When it comes to this lack of ability to plan I think the culprit is the fact that all of your cubes spoil at the end of the turn. I think it's neat how the game encourages you to get cubes each round, and encourages you to use them all up, but I definitely think the ability to store at least SOME cubes would help a lot. Suppose for example each player started the game with a Warehouse building, which allowed them to store 1 cube of any type. There could also be Warehouse cards that would come up who's effect would be to allow a player to carry over 1 cube of a particular type to the next round. I would like that a lot better than the actual rules under which you cannot save any cubes from turn to turn. I wouldn't mind trying a variant of the game in which the cards that allow you to sell a Cube for a Gold also acted as those Warehouses, either in addition to selling a cube, or instead of (i.e. tap the card to sell a cube for 1 GC OR tap it to hold a cube for next round).

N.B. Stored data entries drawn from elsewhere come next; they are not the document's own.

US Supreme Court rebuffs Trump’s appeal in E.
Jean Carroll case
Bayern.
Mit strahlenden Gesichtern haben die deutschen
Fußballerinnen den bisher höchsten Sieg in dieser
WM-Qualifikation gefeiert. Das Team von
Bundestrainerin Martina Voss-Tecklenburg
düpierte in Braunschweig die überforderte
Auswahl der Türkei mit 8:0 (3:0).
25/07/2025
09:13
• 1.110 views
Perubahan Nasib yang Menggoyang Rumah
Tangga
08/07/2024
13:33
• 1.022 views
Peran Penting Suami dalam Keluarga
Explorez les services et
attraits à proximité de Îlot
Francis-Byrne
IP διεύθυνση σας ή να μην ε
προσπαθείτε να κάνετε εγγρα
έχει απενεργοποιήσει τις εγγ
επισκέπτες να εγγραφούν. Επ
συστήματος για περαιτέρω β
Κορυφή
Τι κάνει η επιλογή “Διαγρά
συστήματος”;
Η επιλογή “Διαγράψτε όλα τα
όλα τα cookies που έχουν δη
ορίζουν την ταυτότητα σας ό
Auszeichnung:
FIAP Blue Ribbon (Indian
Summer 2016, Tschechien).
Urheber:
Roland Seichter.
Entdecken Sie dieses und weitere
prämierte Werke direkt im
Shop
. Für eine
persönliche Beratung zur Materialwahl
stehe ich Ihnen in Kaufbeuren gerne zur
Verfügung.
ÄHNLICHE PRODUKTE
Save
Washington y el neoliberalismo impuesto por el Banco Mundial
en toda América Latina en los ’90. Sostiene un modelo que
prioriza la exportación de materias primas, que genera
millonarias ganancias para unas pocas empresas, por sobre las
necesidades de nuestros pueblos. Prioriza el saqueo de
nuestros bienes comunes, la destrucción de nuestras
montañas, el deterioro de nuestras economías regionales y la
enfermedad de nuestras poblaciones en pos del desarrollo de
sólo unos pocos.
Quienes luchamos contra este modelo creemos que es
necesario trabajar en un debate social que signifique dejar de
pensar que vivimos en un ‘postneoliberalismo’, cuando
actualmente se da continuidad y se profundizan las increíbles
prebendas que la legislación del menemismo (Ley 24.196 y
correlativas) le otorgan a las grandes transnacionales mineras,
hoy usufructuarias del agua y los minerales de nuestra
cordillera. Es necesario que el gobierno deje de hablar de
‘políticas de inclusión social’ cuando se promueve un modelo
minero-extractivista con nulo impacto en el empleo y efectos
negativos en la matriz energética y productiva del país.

When setting up the game, Wystan forced the 'random' setup of the goods tiles such that exactly 3 of the Joker goods were located on city spaces costing 1, so that each of us could get 1. He cited previous games where those tiles happened to end up on the more expensive spaces which turned out to be annoyingly slow and had players complaining. I have not played in such a game, but if that's the case I'd wonder why each player doesn't simply start with a Joker tile, and maybe have the City spaces cost 2/3/3/4 rather than 1/2/3/4. That's just a thought off the top of my head though. It does seem like an advantage to go first if there were, say, only 1 Joker on a 1-cost City space.

Overall I think Macao is an interesting little game, and I can see myself playing it a few more times, but ultimately I'd like it better if you could save a few cubes and/or plan a little better.